Your answer should be the records, copied exactly, with the pictures removed.

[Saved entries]
▼

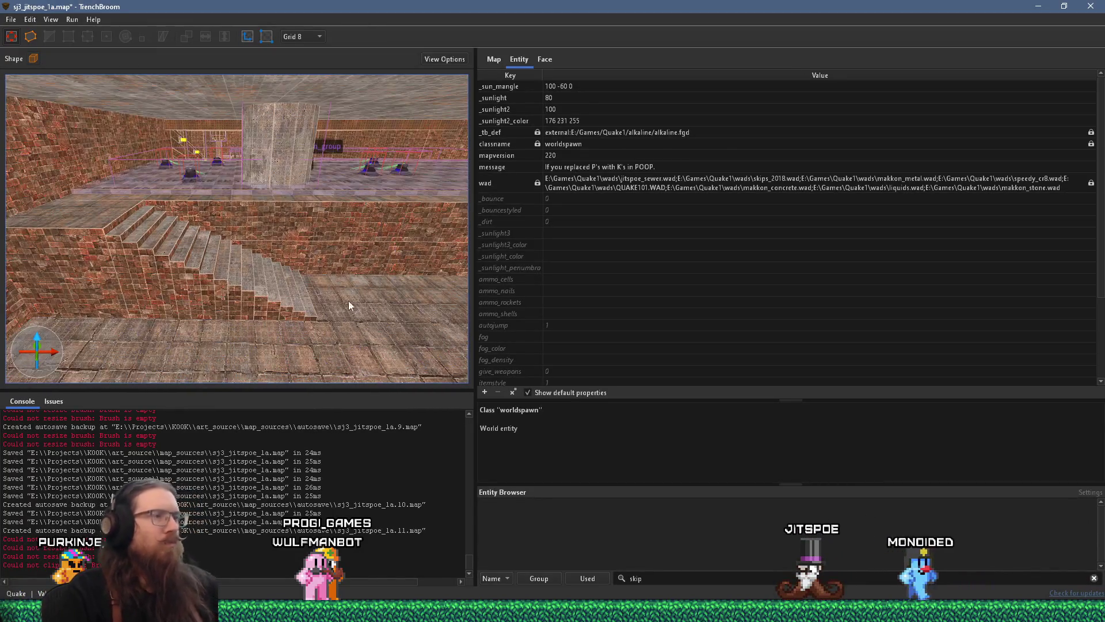
# Step: Fly down the brick corridor and look over the staircase from the wall corner
pyautogui.moveTo(288, 271)
pyautogui.mouseDown()
pyautogui.moveTo(108, 241)
pyautogui.moveTo(103, 262)
pyautogui.moveTo(303, 288)
pyautogui.moveTo(202, 281)
pyautogui.moveTo(249, 283)
pyautogui.moveTo(256, 304)
pyautogui.moveTo(323, 306)
pyautogui.moveTo(325, 349)
pyautogui.moveTo(445, 295)
pyautogui.moveTo(256, 309)
pyautogui.moveTo(201, 293)
pyautogui.mouseUp()
pyautogui.press('w')
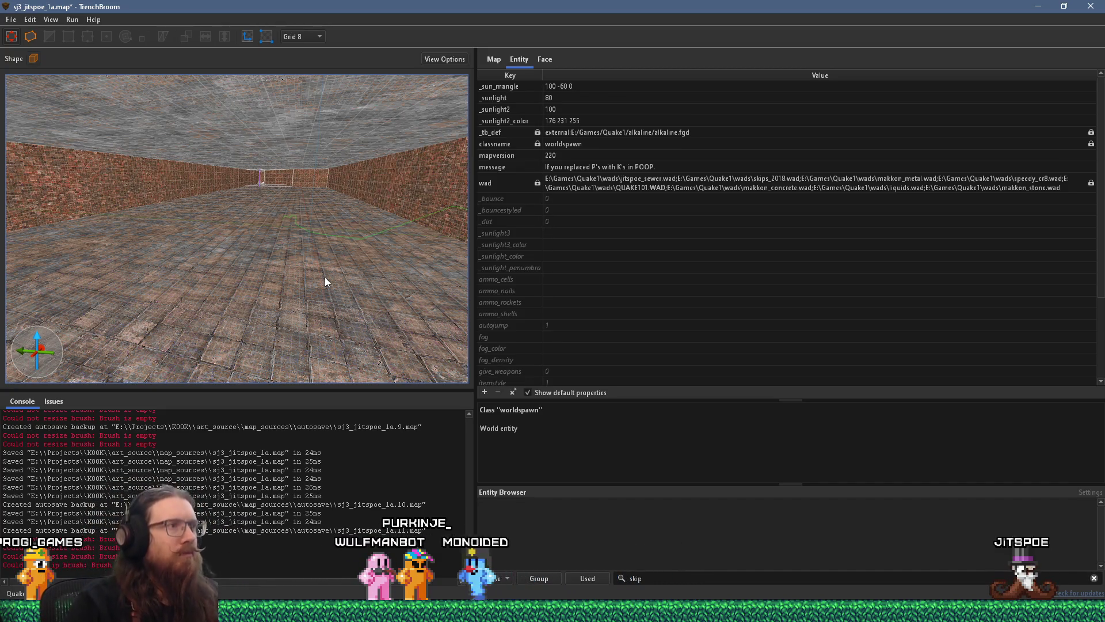
pyautogui.moveTo(341, 255); pyautogui.dragTo(210, 256)
pyautogui.moveTo(149, 225)
pyautogui.mouseDown()
pyautogui.moveTo(240, 218)
pyautogui.moveTo(206, 182)
pyautogui.moveTo(270, 237)
pyautogui.moveTo(212, 232)
pyautogui.moveTo(296, 239)
pyautogui.moveTo(240, 316)
pyautogui.moveTo(388, 330)
pyautogui.moveTo(382, 303)
pyautogui.mouseUp()
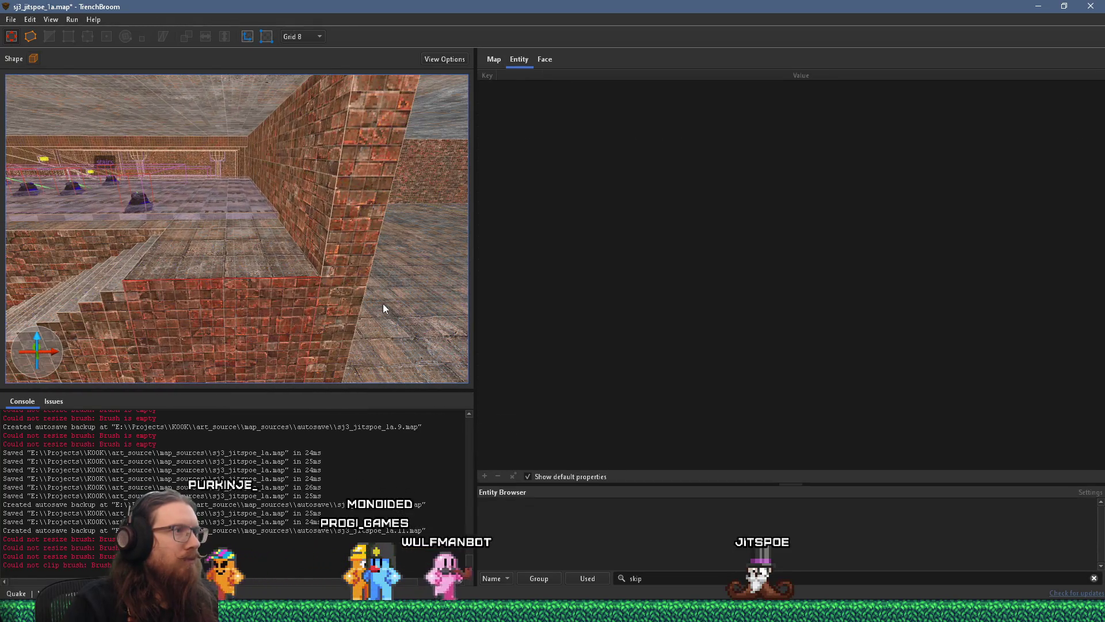
pyautogui.click(382, 303)
pyautogui.moveTo(303, 287); pyautogui.dragTo(251, 236)
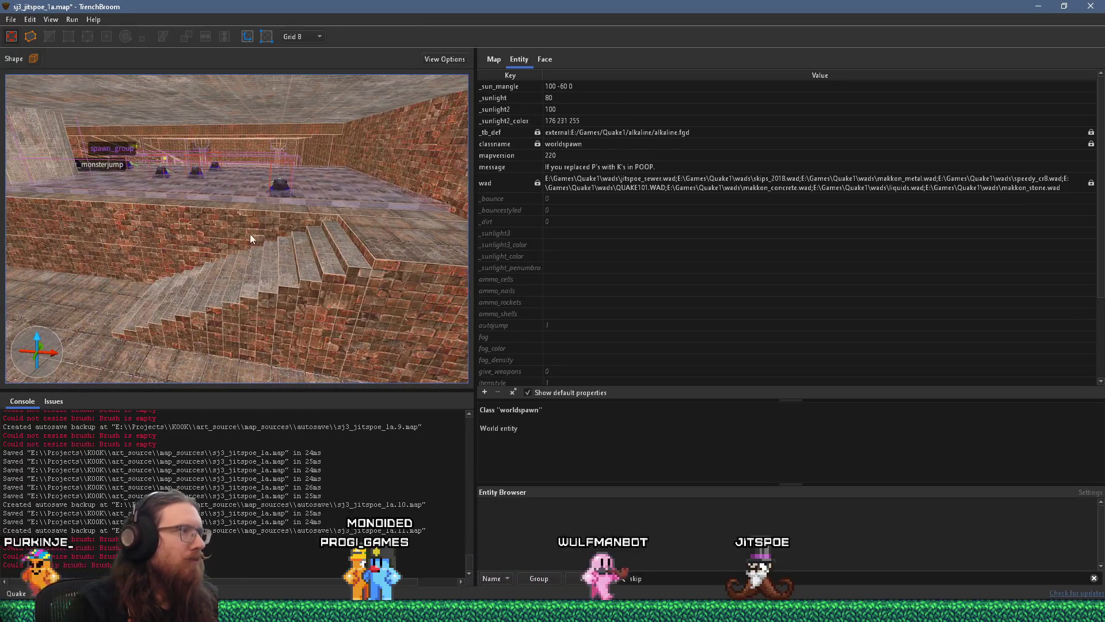
pyautogui.moveTo(146, 179); pyautogui.dragTo(181, 155)
# Step: Select and deselect the wall and floor brushes, then save the map with Ctrl+S
pyautogui.click(347, 229)
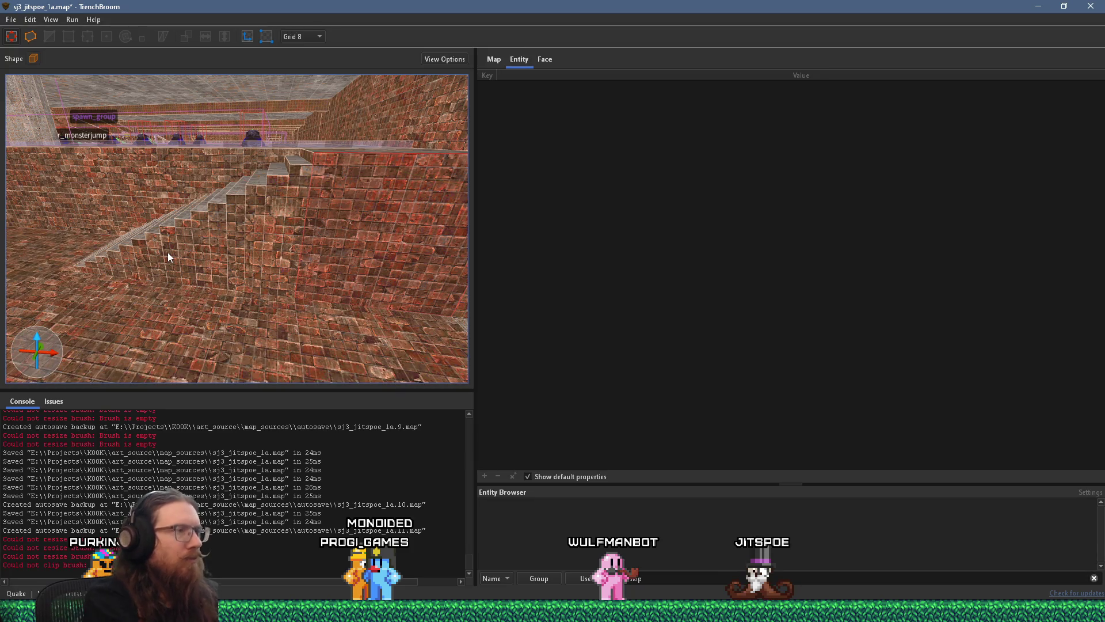
pyautogui.press('Escape')
pyautogui.press('ctrl+s')
pyautogui.moveTo(168, 252)
pyautogui.mouseDown()
pyautogui.moveTo(173, 218)
pyautogui.moveTo(209, 291)
pyautogui.moveTo(57, 316)
pyautogui.moveTo(278, 254)
pyautogui.moveTo(126, 258)
pyautogui.moveTo(212, 258)
pyautogui.moveTo(49, 171)
pyautogui.moveTo(142, 226)
pyautogui.moveTo(180, 233)
pyautogui.moveTo(274, 195)
pyautogui.mouseUp()
# Step: Select the single pipe spotlight entity and set its angle to 40
pyautogui.moveTo(358, 175)
pyautogui.mouseDown()
pyautogui.moveTo(221, 202)
pyautogui.moveTo(101, 196)
pyautogui.moveTo(232, 192)
pyautogui.moveTo(289, 172)
pyautogui.moveTo(350, 184)
pyautogui.moveTo(267, 178)
pyautogui.moveTo(250, 226)
pyautogui.moveTo(272, 184)
pyautogui.moveTo(276, 301)
pyautogui.moveTo(367, 212)
pyautogui.mouseUp()
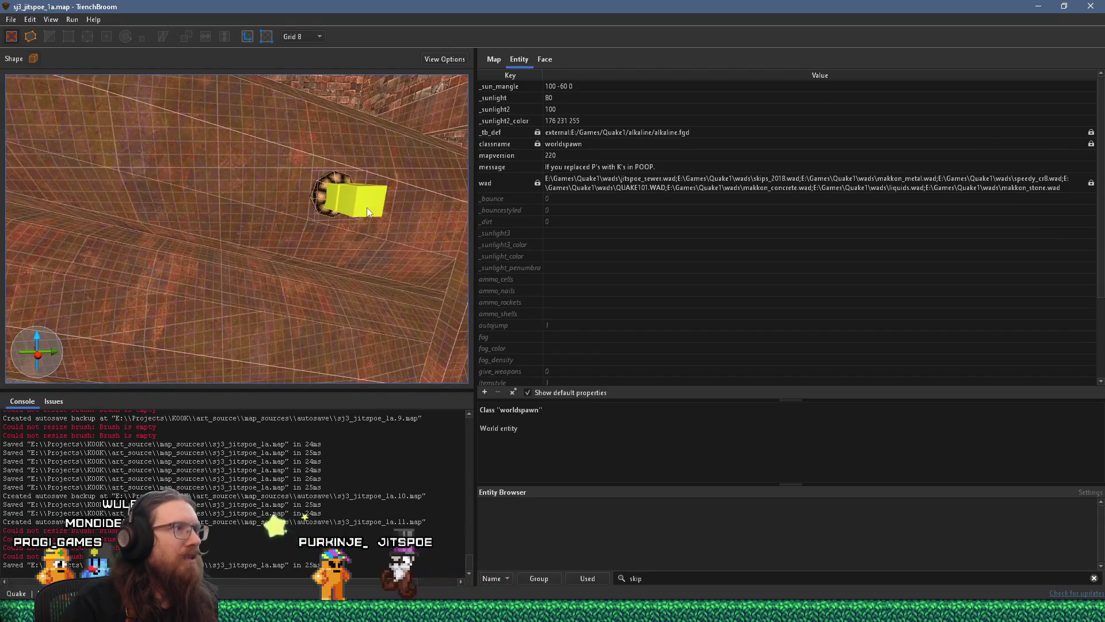
pyautogui.click(367, 209)
pyautogui.press('Escape')
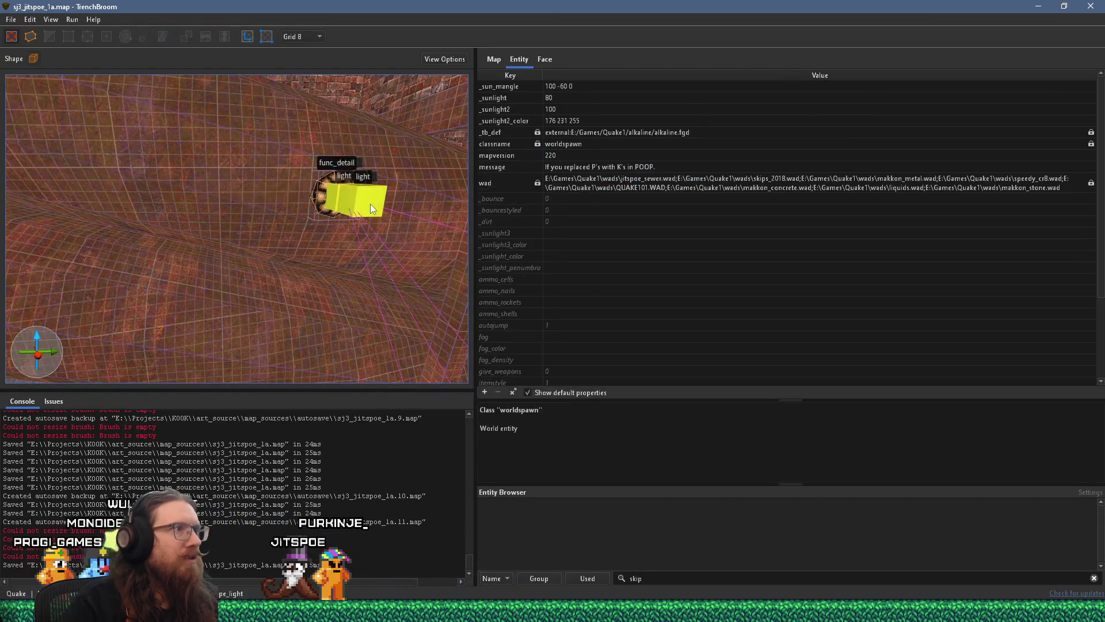
pyautogui.click(371, 205)
pyautogui.doubleClick(561, 109)
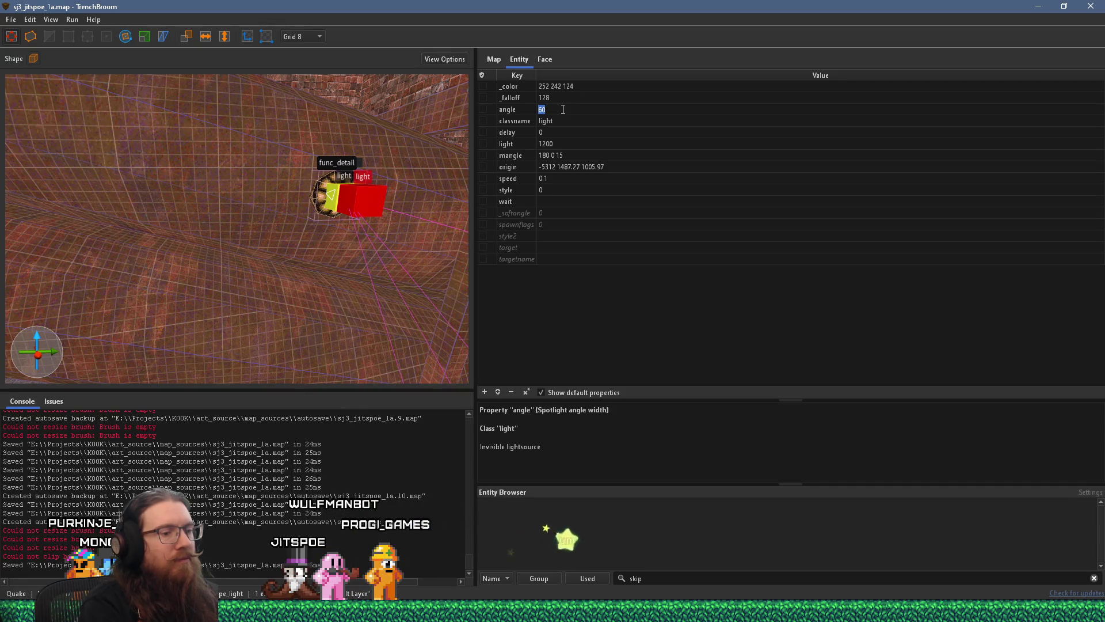
pyautogui.write('40')
pyautogui.press('Return')
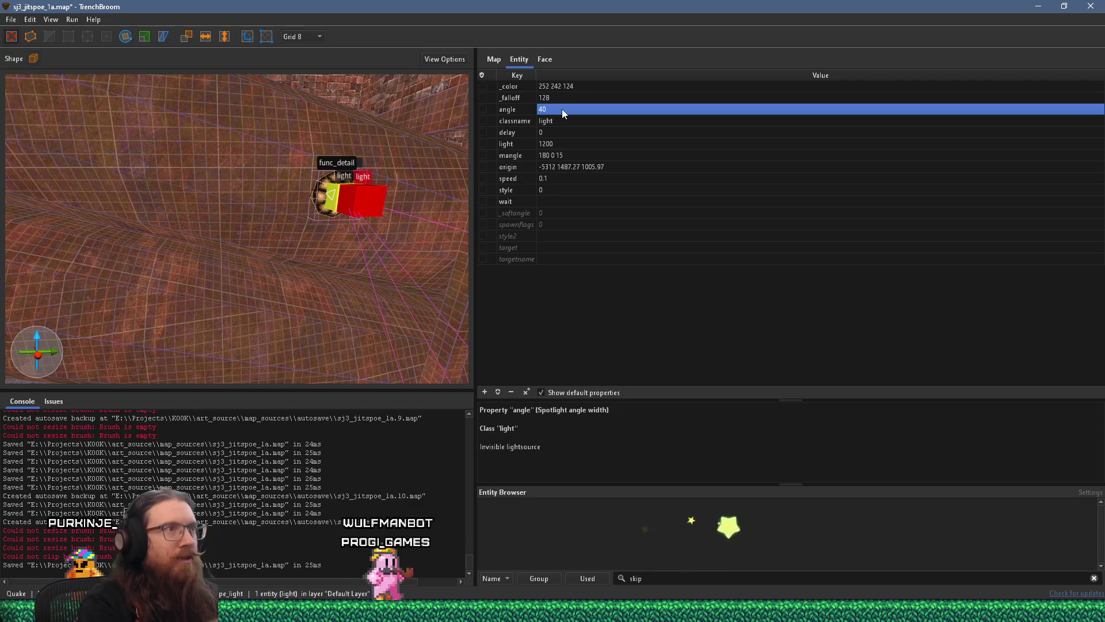
# Step: Save the map and open the Compile dialog from the Run menu
pyautogui.click(11, 19)
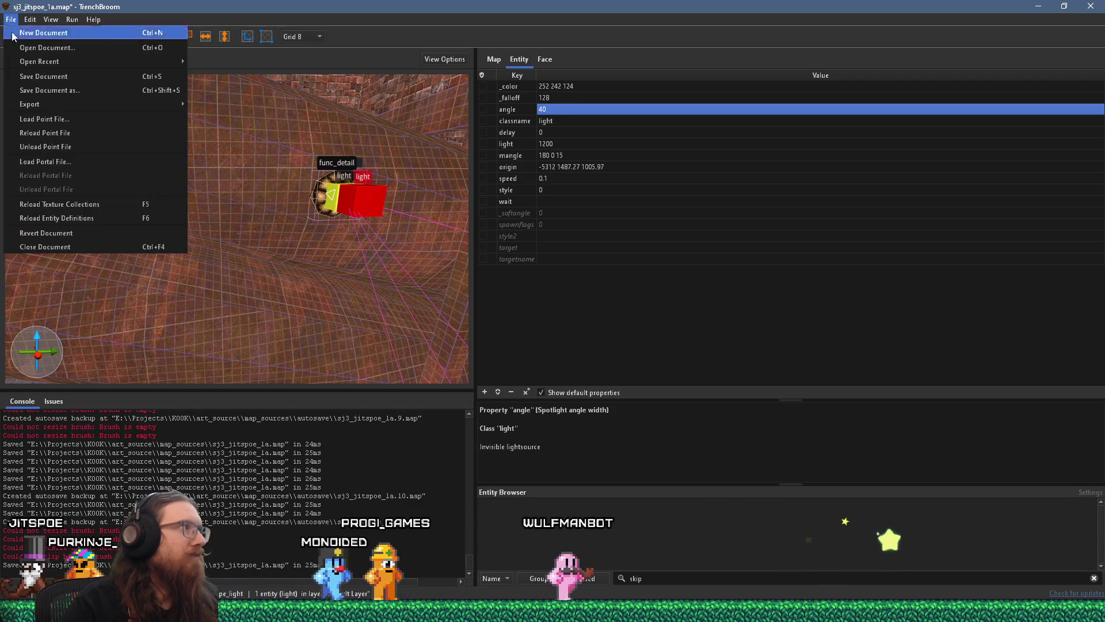
pyautogui.click(29, 75)
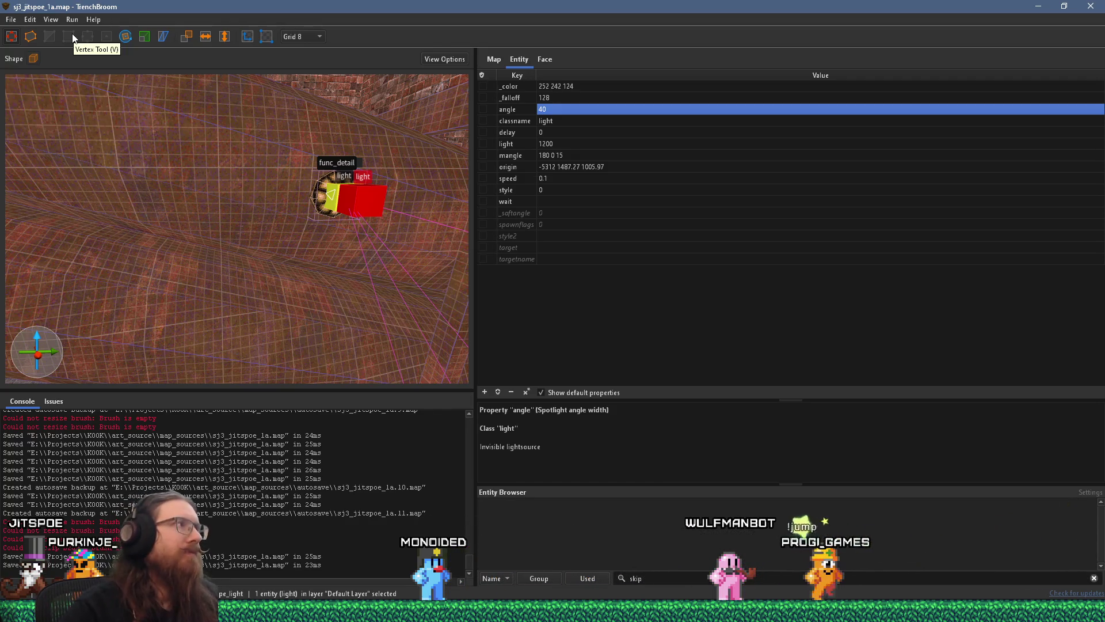
pyautogui.click(72, 19)
pyautogui.click(95, 27)
# Step: Start the alkaline dev compile, move the compile window aside, and look over the railing meanwhile
pyautogui.click(894, 553)
pyautogui.moveTo(447, 25); pyautogui.dragTo(854, 80)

▲

# Task solution
# Step: Fly down the brick corridor and look over the staircase from the wall corner
pyautogui.moveTo(288, 271)
pyautogui.mouseDown()
pyautogui.moveTo(108, 241)
pyautogui.moveTo(103, 262)
pyautogui.moveTo(303, 288)
pyautogui.moveTo(202, 281)
pyautogui.moveTo(249, 283)
pyautogui.moveTo(256, 304)
pyautogui.moveTo(323, 306)
pyautogui.moveTo(325, 349)
pyautogui.moveTo(445, 295)
pyautogui.moveTo(256, 309)
pyautogui.moveTo(201, 293)
pyautogui.mouseUp()
pyautogui.press('w')
pyautogui.moveTo(341, 255); pyautogui.dragTo(210, 256)
pyautogui.moveTo(149, 225)
pyautogui.mouseDown()
pyautogui.moveTo(240, 218)
pyautogui.moveTo(206, 182)
pyautogui.moveTo(270, 237)
pyautogui.moveTo(212, 232)
pyautogui.moveTo(296, 239)
pyautogui.moveTo(240, 316)
pyautogui.moveTo(388, 330)
pyautogui.moveTo(382, 303)
pyautogui.mouseUp()
pyautogui.click(382, 303)
pyautogui.moveTo(303, 287); pyautogui.dragTo(251, 236)
pyautogui.moveTo(146, 179); pyautogui.dragTo(181, 155)
# Step: Select and deselect the wall and floor brushes, then save the map with Ctrl+S
pyautogui.click(347, 229)
pyautogui.press('Escape')
pyautogui.press('ctrl+s')
pyautogui.moveTo(168, 252)
pyautogui.mouseDown()
pyautogui.moveTo(173, 218)
pyautogui.moveTo(209, 291)
pyautogui.moveTo(57, 316)
pyautogui.moveTo(278, 254)
pyautogui.moveTo(126, 258)
pyautogui.moveTo(212, 258)
pyautogui.moveTo(49, 171)
pyautogui.moveTo(142, 226)
pyautogui.moveTo(180, 233)
pyautogui.moveTo(274, 195)
pyautogui.mouseUp()
# Step: Select the single pipe spotlight entity and set its angle to 40
pyautogui.moveTo(358, 175)
pyautogui.mouseDown()
pyautogui.moveTo(221, 202)
pyautogui.moveTo(101, 196)
pyautogui.moveTo(232, 192)
pyautogui.moveTo(289, 172)
pyautogui.moveTo(350, 184)
pyautogui.moveTo(267, 178)
pyautogui.moveTo(250, 226)
pyautogui.moveTo(272, 184)
pyautogui.moveTo(276, 301)
pyautogui.moveTo(367, 212)
pyautogui.mouseUp()
pyautogui.click(367, 209)
pyautogui.press('Escape')
pyautogui.click(371, 205)
pyautogui.doubleClick(561, 109)
pyautogui.write('40')
pyautogui.press('Return')
# Step: Save the map and open the Compile dialog from the Run menu
pyautogui.click(11, 19)
pyautogui.click(29, 75)
pyautogui.click(72, 19)
pyautogui.click(95, 27)
# Step: Start the alkaline dev compile, move the compile window aside, and look over the railing meanwhile
pyautogui.click(894, 553)
pyautogui.moveTo(447, 25); pyautogui.dragTo(854, 80)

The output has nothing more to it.